This Second-Generation Family Home Honors Grandma's Legacy with Modern-Day Style
Who doesn't love a good hand-me-down? Especially when it includes a fireplace, original moldings, and tons of childhood memories. With a little paint and some fresh new furniture, Grandma's house fits just right.
Sarah Wagner Rayburn grew up having sleepovers at her grandma's house. Built in 1940 and set on a steep San Francisco hill, the home was an institution in Sarah's family. Sarah's dad, Bob, grew up in this house. It's where his mother, Arlyne, perfected her recipe for Chex party mix, earning her the nickname Grandma Munchie. So when Sarah and her husband, Kelly, were offered the chance to live there, they jumped.
The white stucco building has a sense of grandeur and formality that Sarah loved as a child but didn't exactly identify with as an adult. "We wanted the house to reflect our taste," Sarah says. "We also had a new baby, so we wanted it to feel family-friendly."
Designer Emilie Munroe knew she could reinterpret the house to suit the Rayburns' style and needs while honoring the architecture that made the house special. "I just had to find ways to accentuate the unique details rather than hide them," Munroe says. "There was so much possibility because the house is truly a work of art. We needed to take what was there and reimagine it for a modern family with kids."
The foyer gets its spark from the door, painted Benjamin Moore's Heritage Red inside and out. "People usually match the interior door to the walls, but it's more interesting to keep it consistent with the exterior color," Munroe says.

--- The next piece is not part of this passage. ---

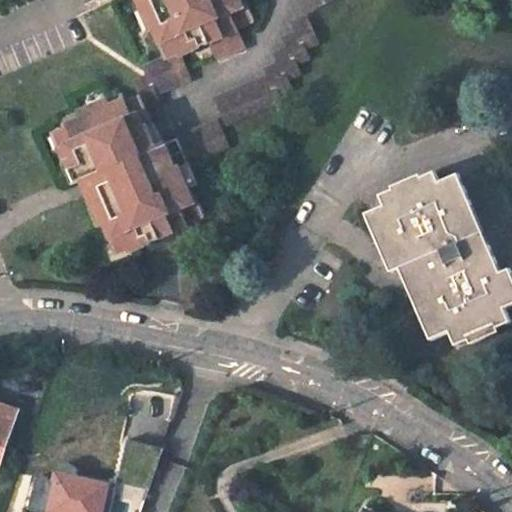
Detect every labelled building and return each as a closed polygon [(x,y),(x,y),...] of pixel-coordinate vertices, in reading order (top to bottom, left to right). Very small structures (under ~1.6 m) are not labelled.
[(112,241),(118,255),(122,263),(179,239),(176,232),(196,223),(174,173),(166,176),(154,150),(148,153),(139,134),(142,132),(133,112),(148,106),(143,96),(175,82),(167,62),(195,50),(199,58),(230,46),(222,27),(239,20),(233,5),(226,8),(222,0),(117,0),(123,13),(118,15),(127,35),(132,33),(143,60),(128,67),(132,76),(118,82),(124,96),(112,102),(109,96),(41,126),(42,130),(34,134),(49,169),(52,168),(62,190),(65,189),(85,235),(88,234),(94,248),(112,241)] [(331,0),(299,0),(305,13),(332,1),(331,0)] [(274,107),(271,101),(284,95),(280,85),(294,79),(291,70),(304,64),(300,54),(315,47),(304,21),(288,28),(291,37),(279,42),(282,51),(268,58),(272,68),(259,74),(262,80),(210,102),(221,129),(274,107)] [(181,170),(223,153),(211,125),(169,143),(181,170)] [(389,237),(401,264),(407,278),(414,275),(425,301),(418,304),(431,336),(449,329),(454,342),(468,337),(467,333),(495,323),(497,326),(510,321),(505,307),(511,304),(511,272),(510,268),(501,271),(484,230),(476,233),(466,208),(474,204),(462,171),(443,179),(438,168),(384,191),(388,201),(370,209),(382,240),(389,237)] [(382,240),(394,268),(401,264),(389,237),(382,240)] [(101,262),(118,255),(112,241),(94,248),(101,262)] [(0,407),(0,452),(15,413),(0,407)] [(127,445),(120,480),(147,486),(155,450),(127,445)] [(32,510),(38,511),(106,511),(114,488),(61,474),(58,484),(40,478),(32,510)]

The key to Munroe's plan was continuity: repeating colors, shapes, materials, and design tricks to unite spaces. To start, she suggested repainting almost every room white—all the better to highlight the colorful upholstery, rugs, and art. Then she convinced the Rayburns to take a chance and paint the millwork. The window sashes, interior doors, and central stair risers and trim are now dark gray, accentuating the ornate details in a crisp, contemporary way. Inspired by the circular pattern on the front door and on the interior door frames, Munroe played up the theme of circles and spheres, repeating them in fabrics, mirrors, and light fixtures throughout the house.
"We weren't too nervous to make the changes," Kelly says. "We knew the house would retain its character even after we redecorated." And it did. All the details Sarah remembers are still there. "I think my grandma would like what we did with the place," she says. "But mostly, she would like the idea of her granddaughter and greatgrandchildren living in her house. She loved her home and would be happy to know it's in good hands."
Munroe divided the long living room into three zones—a central seating area, a music corner, and a play space—demarcating each with a rug and a spherical glass pendant. Munroe's trick when using two different sofas in one room: Outfit them in the same fabric. The white-with-black color scheme of the renovation originated with the fireplace. Made for hosting, a double-tier table has a large top for snack spreads with game-night storage below.
"I like to have a good mix of right angles and spheres, of straight lines and curves. So much of design is angular, it needs softening to feel balanced and relaxed," Munroe says. The dining room delivers with scallops on the rug, curves on chairbacks, and round beads on the chandelier. A fiddle-leaf fig tucks into one corner. "Plants are as important as furnishings," Munroe says. "They're living sculptures."
"Emilie directed us to design a kid's room, not a nursery, which we really appreciate now that Will is a toddler," Kelly says. As Will grew, the only update needed to transition the room was to swap out the crib for a twin bed. The walls are painted with Cucumber C2-90 by C2 Paints.
Plug-in sconces help define a reading lounge in Sarah and Kelly's bedroom. "I love to work a settee into the bedroom, so two people can put their feet up at once," Munroe says.
With a 60-inch-tall tufted headboard, the bed is a dramatic focal point. "Many people choose a standard 36-inch headboard, but once you put pillows on, it gets lost," Munroe says. "We prefer to make a statement and go taller. Plus, you have a place to rest your head when you're sitting up in bed reading." Munroe advises placing a rug beneath the bed to frame it.